### Exercise objective
Scan the material for "does". Copy every line it appears in.

### Recorded data
------------

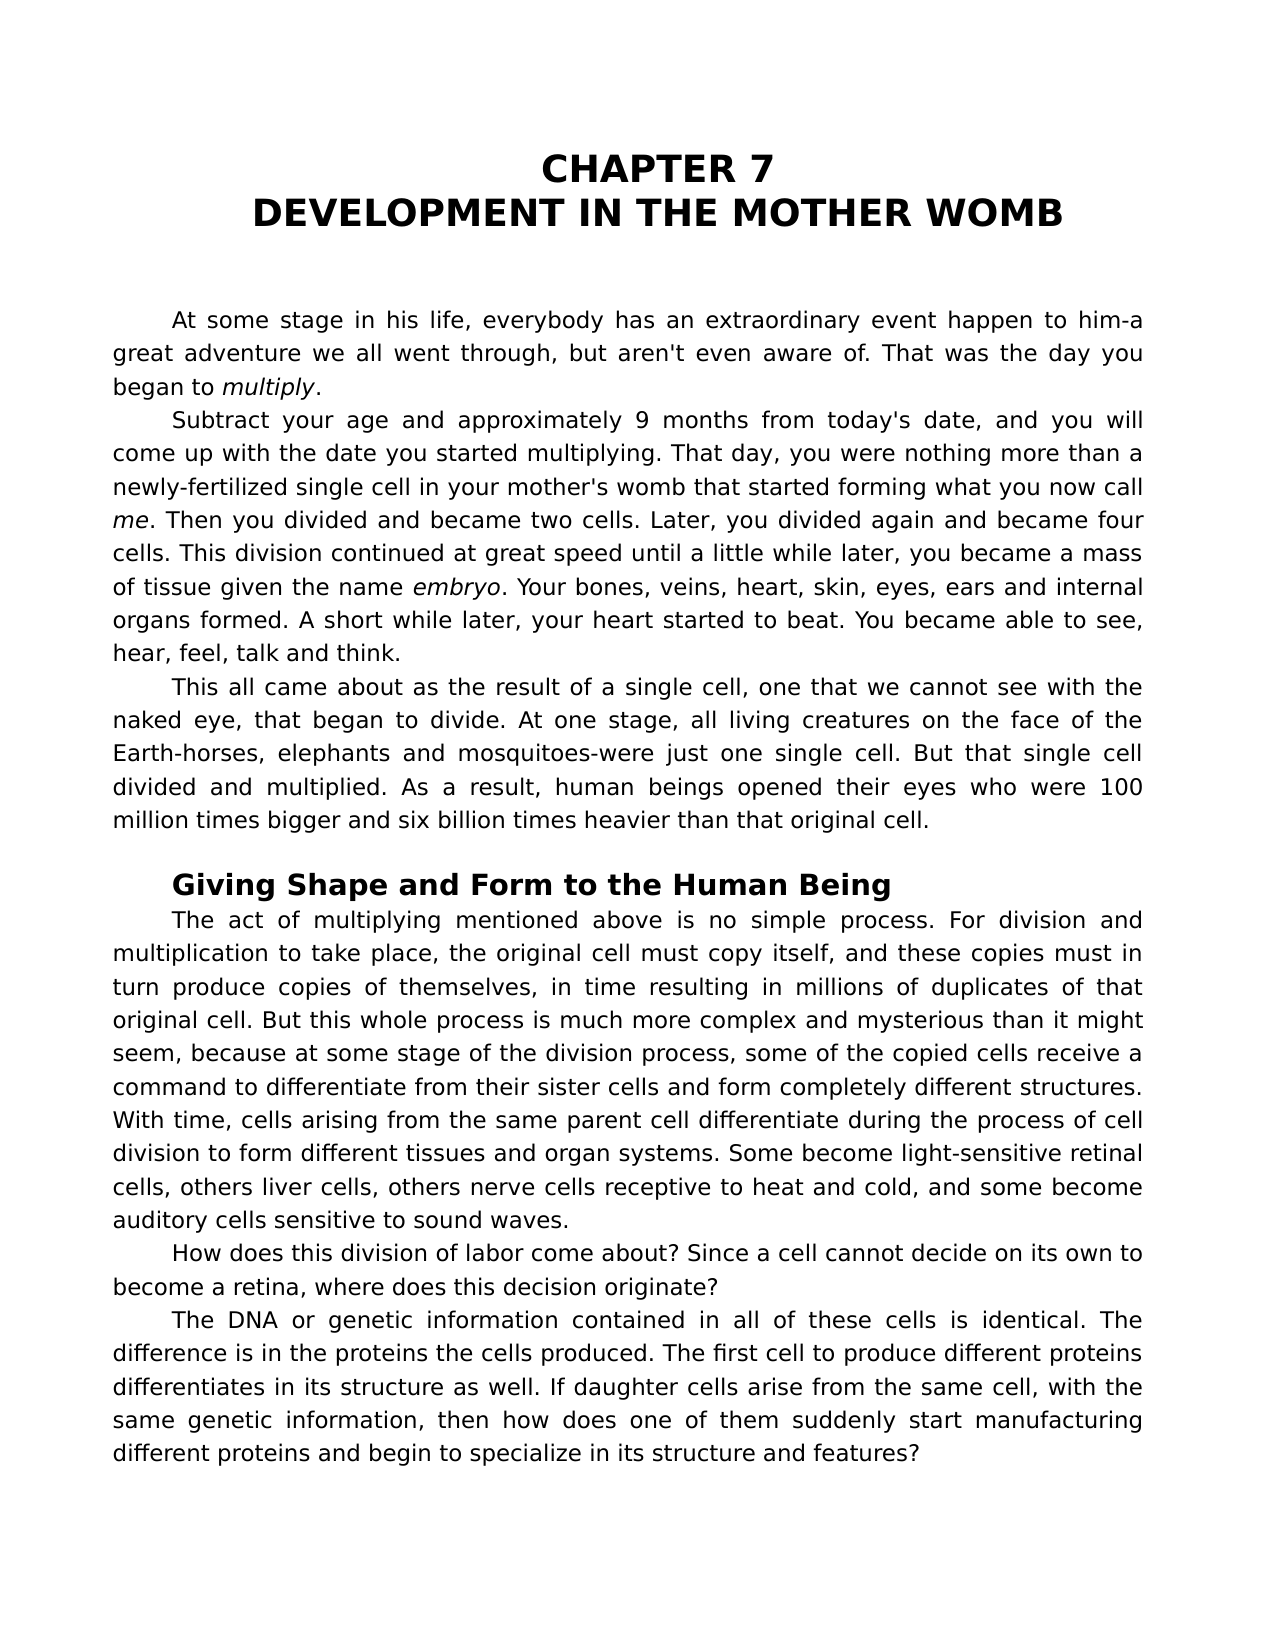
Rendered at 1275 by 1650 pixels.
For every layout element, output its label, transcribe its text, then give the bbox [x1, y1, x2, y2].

text At some stage in his life, everybody has an extraordinary event happen to him-a great adventure we all went through, but aren't even aware of. That was the day you began to multiply. [112, 302, 1145, 402]
text The DNA or genetic information contained in all of these cells is identical. The difference is in the proteins the cells produced. The first cell to produce different proteins differentiates in its structure as well. If daughter cells arise from the same cell, with the same genetic information, then how does one of them suddenly start manufacturing different proteins and begin to specialize in its structure and features? [112, 1302, 1145, 1468]
text CHAPTER 7 [112, 148, 1145, 191]
text Subtract your age and approximately 9 months from today's date, and you will come up with the date you started multiplying. That day, you were nothing more than a newly-fertilized single cell in your mother's womb that started forming what you now call me. Then you divided and became two cells. Later, you divided again and became four cells. This division continued at great speed until a little while later, you became a mass of tissue given the name embryo. Your bones, veins, heart, skin, eyes, ears and internal organs formed. A short while later, your heart started to beat. You became able to see, hear, feel, talk and think. [112, 402, 1145, 668]
text This all came about as the result of a single cell, one that we cannot see with the naked eye, that began to divide. At one stage, all living creatures on the face of the Earth-horses, elephants and mosquitoes-were just one single cell. But that single cell divided and multiplied. As a result, human beings opened their eyes who were 100 million times bigger and six billion times heavier than that original cell. [112, 668, 1145, 835]
text Giving Shape and Form to the Human Being [112, 868, 1145, 902]
text How does this division of labor come about? Since a cell cannot decide on its own to become a retina, where does this decision originate? [112, 1235, 1145, 1302]
text DEVELOPMENT IN THE MOTHER WOMB [112, 191, 1145, 235]
text The act of multiplying mentioned above is no simple process. For division and multiplication to take place, the original cell must copy itself, and these copies must in turn produce copies of themselves, in time resulting in millions of duplicates of that original cell. But this whole process is much more complex and mysterious than it might seem, because at some stage of the division process, some of the copied cells receive a command to differentiate from their sister cells and form completely different structures. With time, cells arising from the same parent cell differentiate during the process of cell division to form different tissues and organ systems. Some become light-sensitive retinal cells, others liver cells, others nerve cells receptive to heat and cold, and some become auditory cells sensitive to sound waves. [112, 902, 1145, 1235]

------------

### Task answer
text The DNA or genetic information contained in all of these cells is identical. The difference is in the proteins the cells produced. The first cell to produce different proteins differentiates in its structure as well. If daughter cells arise from the same cell, with the same genetic information, then how does one of them suddenly start manufacturing different proteins and begin to specialize in its structure and features? [112, 1302, 1145, 1468]
text How does this division of labor come about? Since a cell cannot decide on its own to become a retina, where does this decision originate? [112, 1235, 1145, 1302]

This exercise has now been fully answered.